Topografi wilayah berbentuk perbukitan 9@f / pegunungan, Kondisi geografis nagari Canduang Koto Laweh terletak pada ketinggian 999m diatas permukaan laut, curah hujan rata – rata 97,97Mm dengan suhu rata – rata 20’ 40,32oC. Kondisi daerah yang terletak pada ketinggian dengan suhu yang cukup dingin menyebabkan terkenalnya Canduang Koto Laweh sebagai daerah penghasil sayur – sayuran.
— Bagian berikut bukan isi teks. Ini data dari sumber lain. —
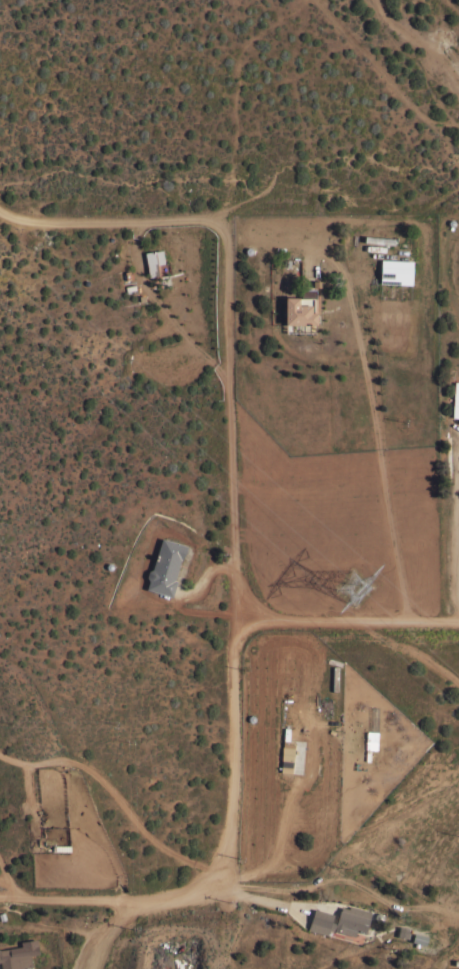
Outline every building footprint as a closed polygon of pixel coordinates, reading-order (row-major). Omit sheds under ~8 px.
[(147,267),(144,253),(154,251),(161,250),(164,263),(156,265),(157,266),(147,267)] [(379,283),(380,259),(412,260),(411,284),(379,283)] [(285,324),(285,296),(298,296),(298,297),(300,297),(300,288),(315,288),(315,297),(316,297),(316,314),(317,314),(317,321),(316,321),(316,324),(285,324)] [(161,537),(186,545),(183,555),(182,554),(181,559),(180,559),(173,580),(176,580),(172,596),(146,588),(149,580),(146,576),(148,570),(152,568),(161,537)] [(279,762),(290,762),(291,742),(280,742),(279,762)] [(308,929),(313,908),(333,913),(331,921),(335,923),(339,909),(339,910),(340,906),(348,908),(348,905),(370,911),(368,918),(369,918),(365,933),(356,931),(354,936),(328,929),(327,934),(308,929)] [(408,928),(408,931),(409,931),(409,933),(410,934),(410,936),(408,936),(408,938),(395,936),(396,929),(398,930),(399,925),(408,928)] [(427,936),(425,945),(411,941),(413,932),(427,936)] [(32,966),(13,968),(1,968),(0,961),(0,949),(21,946),(20,941),(36,938),(38,953),(30,954),(32,966)]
Nagari Canduang Koto Laweh merupakan gabungan dari sebelas (11) jorong dulunya desa:
1. Jorong Canduang Guguak Katiak
2. Jorong XII Kampuang
3. Jorong Labuang
4. Jorong Puti Ramuih
5. Jorong Bingkudu
6. Jorong 100 Janjang
7. Jorong Gantiang Koto Tuo
8. Jorong Lubuak Aua
9. Jorong Batu Balantai
10. Joron III Suku
11. Jorong III Kampuang
Nagari di kepalai oleh seorang wali nagari (setingkat Kepala Desa di Jawa), sedangkan masing – masing Jorong di atur oleh Kepala Jorong yang menurut Undang – undang Otonomi daerah sebenarnya hanya bertugas sebagai pembantu Wali nagari dalam melaksanakan tugasnya. Tapi pada kenyataannya di nagari Canduang Koto Laweh, Wali Jorong mempunyai wewenang yang cukup besar dalam mengatur dan menyelesaikan segala macam persoalan yang ada di wilayahnya. Wali Nagari dipilih melalui pemilihan langsung oleh rakyat nagari yang bersangkutan, sedangkan kepala Jorong dipilih berdasarkan musyawarah Niniak Mamak (Penghulu) di Jorong Bersangkutan.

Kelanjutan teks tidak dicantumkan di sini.